As a pediatric speech language pathologist in Manhattan, I have worked with many children over the past 20 years. I have grown so much in that time—personally and professionally as well as emotionally– and reflecting on this growth has caused me to consider how my therapeutic interactions have shaped my beliefs.
Every therapist gets an amazing training in school, but the education that I have learned through experience is what generally guides my instinct. I noticed that I started seeing patterns as I was in the field longer and the children I was treating began to get “older”. We are generally taught that the brain is most elastic from birth – 3years and the 3-5yr period is important as well. But somewhere along the line…there is this implicit feeling that if certain things are not learned—then they won’t be learned, ever. Although no one ever really talked about it—there was definitely this feeling that a glass ceiling hovered over our client’s heads and encroached relatively quickly as they got older.
As I entered my 2nd decade in this field and was fortunate enough to still be in contact with some of my first clients, I began to realize these misconceptions around development and learning are JUST NOT TRUE. I saw my clients mature and develop and put to bed those stereotypes that we all have subscribed to at some point (consciously or sub-consciously).
Here are the top 3 things I have learned:
1. PRESUME INTELLIGENCE
The non-verbal and minimally verbal students who struggle to communicate, are in many instances, difficult to fully assess. There are typically co-morbid conditions present (Attention Deficit Disorder/Childhood Apraxia of Speech/Autism Spectrum Disorder) and as a diagnostician, getting the full scope of their receptive understanding can be a challenge. This does not mean the student who is quiet or does not verbalize that frequently, does not understand. In fact, this may be the student who is taking it ALL in and has such a grasp on his environment that even the most seasoned clinician would find remarkable. In fact, just the other day at the Atlas Foundation for Autism, where I work as the Clinical Coordinator, I was in utter shock (like hair on my arms raised kind of shock) when a non-verbal student who uses an AAC device to communicate with prompting, uttered “Good Morning” to his teacher in response to her initial greeting. Every teacher and staff member present just stopped and marveled at the AWESOME sound of this student’s voice and the appropriateness of the response.
In my daily practice, what does it mean to presume intelligence? I do not speak about the student in front of them. Ever. I take the parent and go elsewhere to have a discussion or do it via phone/email later. Also, I do not assume; I take the extra time to get a thorough clinical impression.
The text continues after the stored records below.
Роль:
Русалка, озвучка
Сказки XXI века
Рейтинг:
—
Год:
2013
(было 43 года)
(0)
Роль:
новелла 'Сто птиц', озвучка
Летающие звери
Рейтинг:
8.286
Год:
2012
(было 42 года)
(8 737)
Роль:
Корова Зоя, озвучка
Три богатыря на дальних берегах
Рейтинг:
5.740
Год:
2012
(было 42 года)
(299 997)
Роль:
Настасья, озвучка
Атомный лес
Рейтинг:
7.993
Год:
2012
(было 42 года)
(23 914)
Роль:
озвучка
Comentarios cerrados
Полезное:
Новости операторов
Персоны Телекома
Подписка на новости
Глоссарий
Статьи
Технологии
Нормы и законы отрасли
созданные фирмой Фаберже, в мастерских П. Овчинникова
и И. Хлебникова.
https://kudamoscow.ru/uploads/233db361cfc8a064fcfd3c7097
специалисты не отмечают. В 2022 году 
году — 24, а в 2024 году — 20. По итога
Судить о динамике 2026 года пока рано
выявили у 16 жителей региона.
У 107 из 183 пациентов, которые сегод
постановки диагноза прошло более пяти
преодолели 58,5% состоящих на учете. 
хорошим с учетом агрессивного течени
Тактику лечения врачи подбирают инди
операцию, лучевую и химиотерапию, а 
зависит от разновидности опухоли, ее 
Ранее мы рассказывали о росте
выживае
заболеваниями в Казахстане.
2. ALL BEHAVIOR IS COMMUNICATIVE
I have been lucky enough to work with some of the best behavioral therapists in the city as well as many talented allied health professionals and everyone has a viewpoint on behavior. “Challenging” behaviors in a therapy session can be frustrating. In the moment, it can be hard to consider what the preceding event or “antecedent” was—possibly because the “behavior” was a toy thrust in your face and you are IN PAIN. Taking a behavior at face value can be hard because we all have that human trait known as an EGO, and many times when a student presents with a “behavior”, our ego is immediately bruised and is the first to respond “WHO DO YOU THINK YOU ARE?!? YOU DON’T THROW TOYS AT ME!!!” An hour later, you may be able to sit down and think it through and remember that you were rolling around with your dog moments before you worked with your student (who is ALLERGIC to dogs!) and you were working on a new task that your student doesn’t fully understand yet—the perfect combination to generate a behavioral response. You consider this particular student and realize he does not have the capacity to say, “Excuse me, I am not feeling so well right now, it feels like I am having an allergic reaction and this activity is making my head spin—can I have a break?!?” SOOOOO—how does the student get this much-needed break? By throwing a toy in your face. In most instances, if we can remove ourselves from the situation and look at it objectively, we begin to realize that most of the difficult “behaviors” our students engage in are really a way to communicate a need, want, desire, etc. It does not make the behavior OK—but when you approach a therapeutic session, or even life, with this reframe, it really can be a game changer.
3. LEARNING IS LIFELONG
I will never forget the day a mom of a student I work with exclaimed, “Luke is reading!” WHAATTTT??????? Luke was just shy of his 15th birthday and he was reading fluently—not to mention writing! It was AMAZING!! Over the years, I have witnessed many such events. I have seen students (of all profiles) learn to read and write after 15 yrs. of age. I have seen students who primarily use a device (IPad) to communicate—use expressive speech when it was least expected. I have even witnessed an 18-year-old male, with a fairly robust receptive vocabulary, use expressive speech to communicate for the first time and a non-verbal student (whose receptive understanding I was not fully sure of), communicate with me, via typing, that he longed to have a girlfriend! I could go on—but I think you get the point. Don’t give up! Don’t assume your child is not learning anymore. Don’t let anyone tell you otherwise. Anything and everything are possible.